▶ Fragmento del documento
################

El teatro español no podrá saldar nunca la deuda que contrajo con el dramaturgo y novelista Enrique Jardiel Poncela (Madrid, 1901-1952). Dotado de un inteligentísimo y agudo sentido del humor, este autor se propuso –según sus propias palabras– renovar la risa: “Arrumbar y desterrar de los escenarios la vieja risa tonta de ayer, sustituyéndola por una risa de hoy en la que la vejez fuera adolescencia y la tontería sagacidad. Y a esa risa joven y sagaz, cuyo esqueleto estaba hecho de inverosimilitud y de imaginación, inyectarle en las venas lo fantástico y llenarle el corazón de ansia poética”.
Al tratarse de un precursor y al igual que todos los renovadores, Jardiel se adelantó a su tiempo y concibió y puso en pie unas comedias repletas de audacia e ingenio que hoy siguen resultando tan frescas y divertidas como el día de su estreno. Margarita, Armando y su padre (1931), Usted tiene ojos de mujer fatal (1933), Angelina o el honor de un brigadier (1934), Las cinco advertencias de Satanás (1935), Cuatro corazones con freno y marcha atrás (1936), Un marido de ida y vuelta (1939), Eloísa está debajo de un almendro (1940) o Los ladrones somos gente honrada (1941), le reportaron el reconocimiento unánime del público y de la crítica, que, salvo contadas excepciones, siempre lo acogió con no pocas reservas.

################

▶ Ejercicios y tareas
1: Según el fragmento sobre Jardiel Poncela, ¿qué se propuso renovar este autor, de acuerdo con sus propias palabras?
2: Indique si cada afirmación concuerda con el fragmento sobre Jardiel Poncela: (a) Jardiel Poncela fue dramaturgo y novelista. (b) Eloísa está debajo de un almendro es de 1935. (c) El autor quería conservar en los escenarios la vieja risa de ayer.
3: Copie sin cambios el pasaje del fragmento sobre Jardiel Poncela que comienza con "Al tratarse de" y continúa hasta "no pocas reservas.".

################

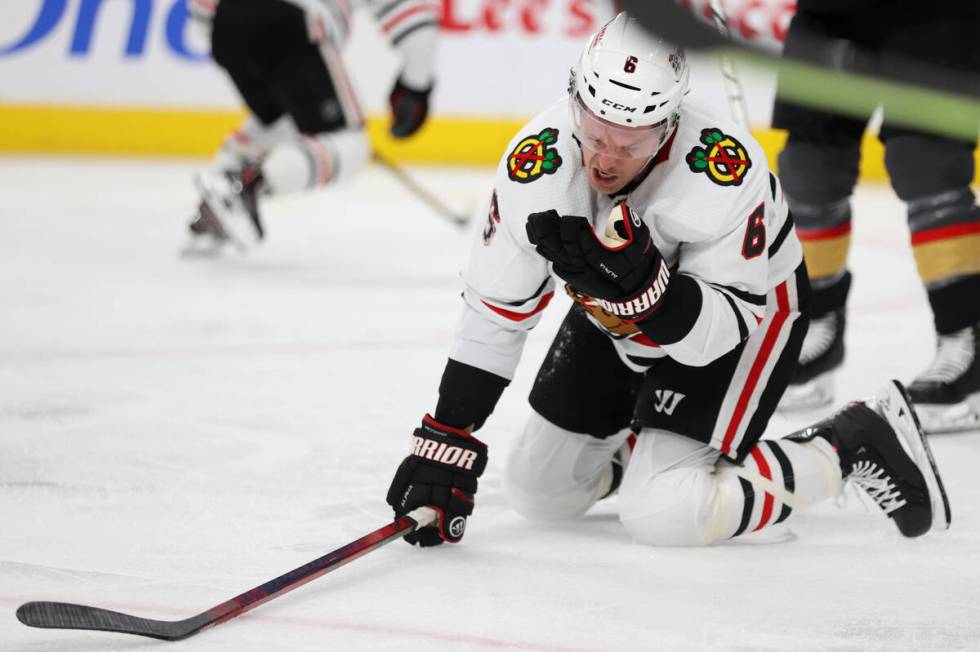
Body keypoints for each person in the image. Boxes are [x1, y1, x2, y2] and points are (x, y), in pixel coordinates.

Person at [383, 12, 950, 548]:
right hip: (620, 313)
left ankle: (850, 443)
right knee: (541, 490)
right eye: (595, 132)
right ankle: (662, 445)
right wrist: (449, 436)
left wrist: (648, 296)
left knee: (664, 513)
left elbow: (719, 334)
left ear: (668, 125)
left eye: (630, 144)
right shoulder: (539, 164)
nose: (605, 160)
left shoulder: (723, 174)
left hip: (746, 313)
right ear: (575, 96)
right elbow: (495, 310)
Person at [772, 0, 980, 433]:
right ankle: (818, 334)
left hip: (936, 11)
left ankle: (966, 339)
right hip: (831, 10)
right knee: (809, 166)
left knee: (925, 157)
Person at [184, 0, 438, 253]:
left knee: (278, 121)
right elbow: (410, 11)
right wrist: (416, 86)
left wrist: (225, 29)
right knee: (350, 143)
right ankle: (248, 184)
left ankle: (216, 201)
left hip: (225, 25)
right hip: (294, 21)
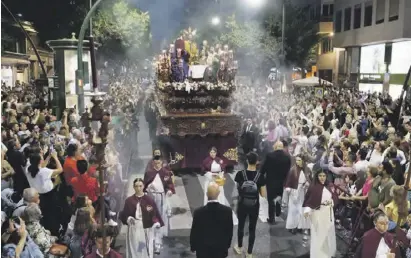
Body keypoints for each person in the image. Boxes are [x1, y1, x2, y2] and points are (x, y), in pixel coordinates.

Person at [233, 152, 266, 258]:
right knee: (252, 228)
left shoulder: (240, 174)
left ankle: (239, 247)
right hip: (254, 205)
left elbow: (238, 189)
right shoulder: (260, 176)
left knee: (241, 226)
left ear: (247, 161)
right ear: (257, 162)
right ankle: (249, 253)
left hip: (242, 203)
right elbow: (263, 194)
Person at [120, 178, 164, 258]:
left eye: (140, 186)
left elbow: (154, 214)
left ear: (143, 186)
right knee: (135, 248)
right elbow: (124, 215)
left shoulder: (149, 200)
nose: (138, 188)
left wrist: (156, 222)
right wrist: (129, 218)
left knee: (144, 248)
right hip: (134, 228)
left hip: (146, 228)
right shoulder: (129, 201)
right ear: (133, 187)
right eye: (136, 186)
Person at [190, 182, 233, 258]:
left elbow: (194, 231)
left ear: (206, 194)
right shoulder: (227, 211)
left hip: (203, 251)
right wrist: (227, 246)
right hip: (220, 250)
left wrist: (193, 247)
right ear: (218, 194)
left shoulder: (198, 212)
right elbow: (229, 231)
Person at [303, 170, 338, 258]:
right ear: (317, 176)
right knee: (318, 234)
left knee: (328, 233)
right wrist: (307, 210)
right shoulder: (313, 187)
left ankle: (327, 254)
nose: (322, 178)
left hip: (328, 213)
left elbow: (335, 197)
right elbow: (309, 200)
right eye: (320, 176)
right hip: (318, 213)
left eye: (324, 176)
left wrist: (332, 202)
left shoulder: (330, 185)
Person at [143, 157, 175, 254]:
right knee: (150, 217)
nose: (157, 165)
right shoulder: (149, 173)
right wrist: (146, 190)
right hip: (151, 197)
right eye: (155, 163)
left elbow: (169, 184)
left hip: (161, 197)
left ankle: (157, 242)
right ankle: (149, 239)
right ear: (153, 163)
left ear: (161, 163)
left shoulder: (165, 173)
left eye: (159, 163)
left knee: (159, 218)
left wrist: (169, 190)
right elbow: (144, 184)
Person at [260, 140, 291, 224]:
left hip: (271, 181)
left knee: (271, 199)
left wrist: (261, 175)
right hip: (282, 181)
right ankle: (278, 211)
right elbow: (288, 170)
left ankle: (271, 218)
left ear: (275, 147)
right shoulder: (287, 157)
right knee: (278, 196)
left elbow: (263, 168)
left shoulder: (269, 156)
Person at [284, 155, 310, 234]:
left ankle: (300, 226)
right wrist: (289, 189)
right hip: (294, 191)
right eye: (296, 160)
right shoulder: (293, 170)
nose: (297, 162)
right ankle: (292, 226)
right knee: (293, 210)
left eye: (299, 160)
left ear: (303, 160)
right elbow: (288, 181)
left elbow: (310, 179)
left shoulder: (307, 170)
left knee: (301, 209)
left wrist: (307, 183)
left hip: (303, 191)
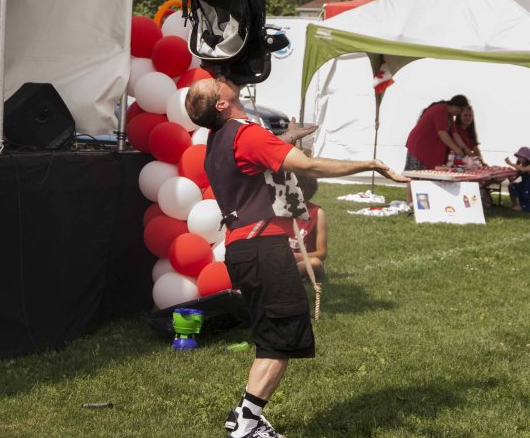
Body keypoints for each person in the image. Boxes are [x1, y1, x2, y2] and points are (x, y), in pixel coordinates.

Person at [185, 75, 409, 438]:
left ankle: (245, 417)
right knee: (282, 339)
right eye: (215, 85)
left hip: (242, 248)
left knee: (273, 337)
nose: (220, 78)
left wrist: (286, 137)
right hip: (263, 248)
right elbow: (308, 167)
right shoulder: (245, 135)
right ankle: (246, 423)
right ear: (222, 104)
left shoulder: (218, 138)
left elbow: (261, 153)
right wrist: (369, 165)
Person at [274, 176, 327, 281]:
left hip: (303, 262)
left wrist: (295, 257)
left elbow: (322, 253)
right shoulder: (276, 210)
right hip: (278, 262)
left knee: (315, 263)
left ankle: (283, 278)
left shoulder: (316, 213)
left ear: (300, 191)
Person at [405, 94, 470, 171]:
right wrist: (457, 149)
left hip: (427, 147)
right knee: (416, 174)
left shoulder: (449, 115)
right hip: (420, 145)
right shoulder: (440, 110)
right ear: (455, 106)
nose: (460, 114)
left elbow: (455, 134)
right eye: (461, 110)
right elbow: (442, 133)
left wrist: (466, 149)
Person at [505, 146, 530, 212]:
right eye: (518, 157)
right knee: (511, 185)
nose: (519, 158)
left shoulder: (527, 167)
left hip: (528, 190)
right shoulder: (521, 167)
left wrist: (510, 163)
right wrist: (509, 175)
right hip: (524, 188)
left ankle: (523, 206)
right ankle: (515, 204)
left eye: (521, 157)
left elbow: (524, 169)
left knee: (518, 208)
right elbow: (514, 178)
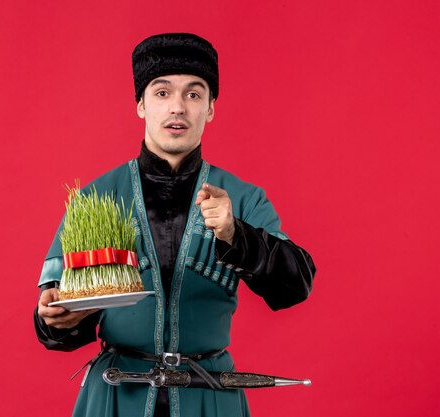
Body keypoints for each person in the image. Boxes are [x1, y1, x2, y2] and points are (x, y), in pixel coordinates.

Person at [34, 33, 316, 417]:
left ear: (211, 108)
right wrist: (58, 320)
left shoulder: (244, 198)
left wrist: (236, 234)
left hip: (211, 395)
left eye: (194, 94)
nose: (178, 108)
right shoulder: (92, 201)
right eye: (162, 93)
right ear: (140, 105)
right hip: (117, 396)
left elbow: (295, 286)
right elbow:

################

▶ Respuestas
1: La risa.

2:
(a) Sí: "el dramaturgo y novelista Enrique Jardiel Poncela".
(b) No: "Eloísa está debajo de un almendro (1940)".
(c) No: "Arrumbar y desterrar de los escenarios la vieja risa tonta de ayer".

3:
Al tratarse de un precursor y al igual que todos los renovadores, Jardiel se adelantó a su tiempo y concibió y puso en pie unas comedias repletas de audacia e ingenio que hoy siguen resultando tan frescas y divertidas como el día de su estreno. Margarita, Armando y su padre (1931), Usted tiene ojos de mujer fatal (1933), Angelina o el honor de un brigadier (1934), Las cinco advertencias de Satanás (1935), Cuatro corazones con freno y marcha atrás (1936), Un marido de ida y vuelta (1939), Eloísa está debajo de un almendro (1940) o Los ladrones somos gente honrada (1941), le reportaron el reconocimiento unánime del público y de la crítica, que, salvo contadas excepciones, siempre lo acogió con no pocas reservas.